Lee received the NAC s Cultural Medallion in 1985, and the SEA Write Award in 1987. Lee also wrote Growing Readers (1987), a children s reading guide. In 1996, she received the Gabriela Mistral Award from Chile, and the Mont Blanc-NUS Centre for the Arts Literary Award.
Leo David
David Leo does not want much of himself to be known except that he has published two volumes of poems, Somewhere a Tiny Voice (1993) and One Journey, Many Rivers (1997), three collections of short stories, Ah...the Fragrance of Durians (1993), The Sins of the Fathers (1993) and Wives, Lovers & Other Women (1995), a novella, Different Strokes (1993) and a book of humour on language, Kiasi, Kiasu You Think What (1995). He was awarded the Publishers Prize for fiction in 1993, a commendation prize for fiction by National Book Development Council in 1994, and a 1995 commendation Literature Prize.
Leong Liew Geok
(1947 - ) was born in Penang and received her early education there. A graduate of La Trobe University and the University of Adelaide, she has graduate degrees in Modern English and American Literature from the University of Leicester and George Washington University. She taught at the Department of English Language and Literature, National University of Singapore, from 1981 until 2002, when she retired from academic life.
Her papers on Singaporean Literature in English have appeared in various publications including Anglistik: Mitteilungen des Deutschen Anglistenverbandes; World Literature Today; Interlogue: Studies in Singapore Literature, Vol. 2: Poetry (1999), ed. Kirpal Singh; Singaporean Literature in English: A Critical Reader (2002), eds. Mohammad A Quayum and Peter Wicks; Resistance and Reconciliation: Writing in the Commonwealth (2003), eds. Bruce Bennett, Susan Cowan, Jacqueline Lo, Satendra Nandan and Jennifer Webb, and Complicities: Connections and Divisions (see below). Her papers on the Literature of the Pacific War in Malaysia and Singapore have been published, most recently in Altruistic Reveries: Perspectives from the Humanities and Social Sciences (2002), eds. Basant K Kapur and Kim-Chong Chong. Her poems have appeared in publications like Ariel: A Review of International English Literature; Yuan Yang: A Journal of Hong Kong and International Writing; Moving Worlds: A Journal of Transcultural Writings; Commentary: The National University of Singapore Society; No Other City: The Ethos Anthology of Urban Poetry (2000), eds. Aaron Lee and Alvin Pang; and Love Gathers All: the Philippines-Singapore Anthology of Love Poetry (2002), eds. Ramón C Sunico, Alfred A Yuson, Aaron Lee and Alvin Pang. She wrote entries on the Pacific War in Southeast Asia and Womens’ Histories in Southeast Asia for A Historical Companion to Postcolonial Literatures in English (2005), eds. Prem Poddar and David Johnson.

▸ About this exercise: Resume the biographical notes on Singaporean writers above, picking up right after their final sentence.

▸ Entries provided:
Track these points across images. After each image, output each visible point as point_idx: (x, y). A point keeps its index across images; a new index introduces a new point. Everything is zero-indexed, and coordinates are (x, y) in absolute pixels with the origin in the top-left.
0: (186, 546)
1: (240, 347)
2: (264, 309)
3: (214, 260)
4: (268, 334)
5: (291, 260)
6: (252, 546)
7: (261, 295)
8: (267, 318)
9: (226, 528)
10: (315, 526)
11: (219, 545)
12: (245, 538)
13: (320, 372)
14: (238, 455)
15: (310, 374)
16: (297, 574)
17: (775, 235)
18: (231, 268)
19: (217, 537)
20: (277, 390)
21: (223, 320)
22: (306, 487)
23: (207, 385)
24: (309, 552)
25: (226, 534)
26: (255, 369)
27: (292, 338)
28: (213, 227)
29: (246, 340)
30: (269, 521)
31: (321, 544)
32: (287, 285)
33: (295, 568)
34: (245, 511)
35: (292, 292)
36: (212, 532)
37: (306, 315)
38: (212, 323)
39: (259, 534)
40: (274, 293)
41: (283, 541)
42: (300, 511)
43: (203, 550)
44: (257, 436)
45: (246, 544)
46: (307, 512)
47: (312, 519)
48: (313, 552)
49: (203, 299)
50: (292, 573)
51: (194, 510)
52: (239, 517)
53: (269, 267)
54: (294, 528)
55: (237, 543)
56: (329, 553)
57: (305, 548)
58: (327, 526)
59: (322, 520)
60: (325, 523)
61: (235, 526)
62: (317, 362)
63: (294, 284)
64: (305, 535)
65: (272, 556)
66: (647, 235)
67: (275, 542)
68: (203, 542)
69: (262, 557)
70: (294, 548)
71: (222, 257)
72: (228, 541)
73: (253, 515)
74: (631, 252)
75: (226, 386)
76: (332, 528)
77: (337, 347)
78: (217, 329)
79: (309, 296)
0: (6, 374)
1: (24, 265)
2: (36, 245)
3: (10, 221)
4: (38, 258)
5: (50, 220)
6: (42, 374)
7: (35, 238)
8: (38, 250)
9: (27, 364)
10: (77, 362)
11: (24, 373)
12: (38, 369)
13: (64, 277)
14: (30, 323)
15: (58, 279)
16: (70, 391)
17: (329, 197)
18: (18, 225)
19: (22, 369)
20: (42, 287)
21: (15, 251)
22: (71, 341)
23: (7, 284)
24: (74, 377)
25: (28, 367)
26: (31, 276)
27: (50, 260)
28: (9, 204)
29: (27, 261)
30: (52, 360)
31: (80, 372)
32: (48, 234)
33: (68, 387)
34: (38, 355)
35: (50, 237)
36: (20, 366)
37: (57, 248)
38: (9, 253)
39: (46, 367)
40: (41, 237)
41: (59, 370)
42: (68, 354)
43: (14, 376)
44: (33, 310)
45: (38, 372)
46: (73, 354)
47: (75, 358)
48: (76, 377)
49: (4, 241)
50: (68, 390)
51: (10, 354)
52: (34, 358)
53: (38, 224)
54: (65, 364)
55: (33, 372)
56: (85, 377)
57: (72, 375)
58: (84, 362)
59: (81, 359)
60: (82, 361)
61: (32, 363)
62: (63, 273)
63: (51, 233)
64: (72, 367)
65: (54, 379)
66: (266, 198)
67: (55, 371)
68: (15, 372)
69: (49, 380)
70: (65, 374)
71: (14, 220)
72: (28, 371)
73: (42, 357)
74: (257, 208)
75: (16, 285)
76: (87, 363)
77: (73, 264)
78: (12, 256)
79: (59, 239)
--
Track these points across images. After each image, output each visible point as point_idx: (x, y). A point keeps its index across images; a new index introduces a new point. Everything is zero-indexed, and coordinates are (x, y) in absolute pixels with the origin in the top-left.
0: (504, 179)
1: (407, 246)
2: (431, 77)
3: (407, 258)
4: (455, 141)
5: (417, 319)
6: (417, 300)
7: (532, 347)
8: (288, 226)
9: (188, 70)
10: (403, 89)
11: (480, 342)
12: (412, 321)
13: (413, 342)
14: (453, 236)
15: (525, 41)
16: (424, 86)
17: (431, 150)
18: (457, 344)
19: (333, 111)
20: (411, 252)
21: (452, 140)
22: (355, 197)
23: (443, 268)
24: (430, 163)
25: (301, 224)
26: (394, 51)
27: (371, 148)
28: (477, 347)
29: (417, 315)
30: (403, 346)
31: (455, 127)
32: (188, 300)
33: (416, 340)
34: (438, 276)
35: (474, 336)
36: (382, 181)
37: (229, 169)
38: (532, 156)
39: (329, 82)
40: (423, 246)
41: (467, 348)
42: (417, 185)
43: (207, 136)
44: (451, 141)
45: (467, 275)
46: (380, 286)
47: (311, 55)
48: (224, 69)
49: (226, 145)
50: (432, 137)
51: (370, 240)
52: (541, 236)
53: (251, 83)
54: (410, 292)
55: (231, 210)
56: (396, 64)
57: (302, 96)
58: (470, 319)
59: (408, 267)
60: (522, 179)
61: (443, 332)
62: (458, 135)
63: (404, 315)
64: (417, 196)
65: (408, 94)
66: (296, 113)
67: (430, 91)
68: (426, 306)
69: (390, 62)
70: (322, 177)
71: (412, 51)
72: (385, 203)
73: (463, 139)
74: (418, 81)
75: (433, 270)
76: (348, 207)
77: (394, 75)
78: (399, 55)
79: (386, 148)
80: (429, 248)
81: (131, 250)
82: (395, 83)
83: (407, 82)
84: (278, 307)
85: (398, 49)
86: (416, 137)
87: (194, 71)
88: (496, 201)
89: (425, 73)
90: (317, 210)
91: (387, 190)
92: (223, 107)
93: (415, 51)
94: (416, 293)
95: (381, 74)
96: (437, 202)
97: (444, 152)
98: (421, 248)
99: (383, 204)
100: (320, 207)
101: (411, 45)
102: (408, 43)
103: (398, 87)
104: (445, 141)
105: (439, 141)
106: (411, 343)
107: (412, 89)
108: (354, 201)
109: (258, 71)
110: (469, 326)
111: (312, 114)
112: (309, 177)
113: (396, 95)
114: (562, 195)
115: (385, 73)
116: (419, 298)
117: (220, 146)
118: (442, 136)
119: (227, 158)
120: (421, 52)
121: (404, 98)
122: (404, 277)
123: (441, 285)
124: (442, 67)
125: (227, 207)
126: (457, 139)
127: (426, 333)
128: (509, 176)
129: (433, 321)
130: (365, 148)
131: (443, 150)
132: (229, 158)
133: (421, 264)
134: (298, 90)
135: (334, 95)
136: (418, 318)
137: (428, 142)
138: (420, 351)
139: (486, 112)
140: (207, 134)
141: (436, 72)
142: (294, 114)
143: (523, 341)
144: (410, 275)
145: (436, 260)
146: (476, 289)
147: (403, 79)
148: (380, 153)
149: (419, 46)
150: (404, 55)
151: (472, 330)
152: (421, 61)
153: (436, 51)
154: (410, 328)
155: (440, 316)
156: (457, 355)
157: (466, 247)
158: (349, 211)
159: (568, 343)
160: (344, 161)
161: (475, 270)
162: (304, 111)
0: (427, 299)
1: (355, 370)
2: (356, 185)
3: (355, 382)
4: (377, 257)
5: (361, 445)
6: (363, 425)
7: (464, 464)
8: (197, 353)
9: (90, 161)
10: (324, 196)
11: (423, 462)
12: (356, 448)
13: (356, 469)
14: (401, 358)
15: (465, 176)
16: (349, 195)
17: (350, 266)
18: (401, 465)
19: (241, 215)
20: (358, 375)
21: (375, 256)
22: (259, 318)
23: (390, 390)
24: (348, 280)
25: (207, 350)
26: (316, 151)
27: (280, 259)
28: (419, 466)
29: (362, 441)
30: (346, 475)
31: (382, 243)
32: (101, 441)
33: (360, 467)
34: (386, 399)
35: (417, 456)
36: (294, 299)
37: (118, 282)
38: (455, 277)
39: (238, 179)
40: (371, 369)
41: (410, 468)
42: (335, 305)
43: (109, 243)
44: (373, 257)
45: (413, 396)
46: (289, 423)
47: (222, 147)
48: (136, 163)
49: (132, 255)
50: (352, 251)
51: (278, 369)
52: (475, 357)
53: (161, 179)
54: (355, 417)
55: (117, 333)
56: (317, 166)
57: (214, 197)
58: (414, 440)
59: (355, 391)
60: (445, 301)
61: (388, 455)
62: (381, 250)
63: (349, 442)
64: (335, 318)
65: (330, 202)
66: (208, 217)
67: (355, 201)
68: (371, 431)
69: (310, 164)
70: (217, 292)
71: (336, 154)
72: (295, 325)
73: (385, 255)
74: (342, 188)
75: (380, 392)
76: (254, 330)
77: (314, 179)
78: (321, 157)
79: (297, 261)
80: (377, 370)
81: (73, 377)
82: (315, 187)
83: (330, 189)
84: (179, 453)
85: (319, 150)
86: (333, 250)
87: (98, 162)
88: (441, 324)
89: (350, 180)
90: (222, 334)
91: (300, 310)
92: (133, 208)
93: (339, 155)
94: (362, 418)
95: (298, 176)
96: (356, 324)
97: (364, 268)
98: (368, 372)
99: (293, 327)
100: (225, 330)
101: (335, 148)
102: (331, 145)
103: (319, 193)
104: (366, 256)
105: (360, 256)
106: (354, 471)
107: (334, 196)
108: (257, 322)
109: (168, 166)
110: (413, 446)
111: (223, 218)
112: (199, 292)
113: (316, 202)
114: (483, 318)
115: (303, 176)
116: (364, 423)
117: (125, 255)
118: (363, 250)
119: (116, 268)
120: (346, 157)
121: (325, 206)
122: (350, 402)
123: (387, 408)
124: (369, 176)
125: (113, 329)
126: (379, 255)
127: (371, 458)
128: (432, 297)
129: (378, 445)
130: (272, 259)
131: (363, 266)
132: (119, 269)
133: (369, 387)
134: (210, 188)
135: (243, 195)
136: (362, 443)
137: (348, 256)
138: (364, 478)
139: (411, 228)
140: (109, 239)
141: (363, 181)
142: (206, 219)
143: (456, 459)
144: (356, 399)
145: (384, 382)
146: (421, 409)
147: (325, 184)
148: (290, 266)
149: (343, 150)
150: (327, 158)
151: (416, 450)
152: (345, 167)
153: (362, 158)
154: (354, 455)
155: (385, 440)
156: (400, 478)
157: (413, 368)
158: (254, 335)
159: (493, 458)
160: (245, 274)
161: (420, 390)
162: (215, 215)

▸ Solved problem:
She is the author of two collections of poetry, Love is Not Enough (1991) and Women without Men (2000); editor of Ee Tiang Hong’s Responsibility and Commitment: The Poetry of Edwin Thumboo (1997), and More than Half the Sky: Creative Writings by Thirty Singaporean Women (1998); and co-editor (with Chitra Sankaran and Rajeev S Patke) of Complicities: Connections and Divisions: Perspectives on Literatures and Cultures of the Asia-Pacific Region (2003). She has read her poems at conferences and literary festivals in Singapore, Hong Kong and Australia. She recently contributed twenty-four entries on Singaporean Literature in English to the Encyclopedia of Singapore (2006). A member of Singapore’s National Arts Council’s Arts Resource Panel, she is working towards completing Passions, her third collection of poems.
Lew Poo Chan (pen name Dan Ying)
Chinese Poet. Lecturer, Chinese Language Proficiency Centre, National Univ of Singapore. Born 16 Sept 1943, Kuala Kangsar, Perak; married Associate Professor Wong Yoon Wah. Educ: National Taiwan Univ, Taipei (BA Foreign Languages & Literature 1966); Univ of Wisconsin (MA Chinese Literature 1970). Founder member: May Poetry Society, Singapore Association of Writers.
Poetry
Farewell, A Long Farewell, Constellation Poetry Society, Taiwan, 1966
One Man Lane, Constellation Poetry Society, Taiwan, 1969
Poems of Taiji, EPB, 1979 (NBDCS Award for Poetry 1979)
Time Passing Through My Hair, Seven Ocean Publishing House, 1993 (NBDCS Award for Poetry 1994)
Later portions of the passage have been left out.